#### Work item:
From the data that follows, copy every line holding the string "uygun".

-- Task material follows --

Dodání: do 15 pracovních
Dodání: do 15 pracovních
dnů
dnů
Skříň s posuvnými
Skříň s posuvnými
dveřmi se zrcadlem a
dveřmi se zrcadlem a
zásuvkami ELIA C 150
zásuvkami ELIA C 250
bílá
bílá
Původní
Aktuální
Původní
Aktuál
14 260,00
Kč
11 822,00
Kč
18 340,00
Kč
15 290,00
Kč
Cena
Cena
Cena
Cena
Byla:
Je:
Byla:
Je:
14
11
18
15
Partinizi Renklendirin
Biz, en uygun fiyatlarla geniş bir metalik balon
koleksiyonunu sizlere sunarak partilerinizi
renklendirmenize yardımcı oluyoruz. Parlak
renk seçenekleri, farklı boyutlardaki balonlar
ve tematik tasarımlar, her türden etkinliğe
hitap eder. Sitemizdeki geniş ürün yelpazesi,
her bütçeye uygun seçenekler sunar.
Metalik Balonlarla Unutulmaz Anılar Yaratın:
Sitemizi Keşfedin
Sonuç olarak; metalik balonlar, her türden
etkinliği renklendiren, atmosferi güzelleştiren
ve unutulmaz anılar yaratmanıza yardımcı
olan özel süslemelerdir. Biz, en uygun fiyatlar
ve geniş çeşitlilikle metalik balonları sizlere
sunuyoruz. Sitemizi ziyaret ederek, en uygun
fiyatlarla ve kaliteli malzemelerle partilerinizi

-- Task material concluded --

#### Solution below:
Biz, en uygun fiyatlarla geniş bir metalik balon
her bütçeye uygun seçenekler sunar.
olan özel süslemelerdir. Biz, en uygun fiyatlar
sunuyoruz. Sitemizi ziyaret ederek, en uygun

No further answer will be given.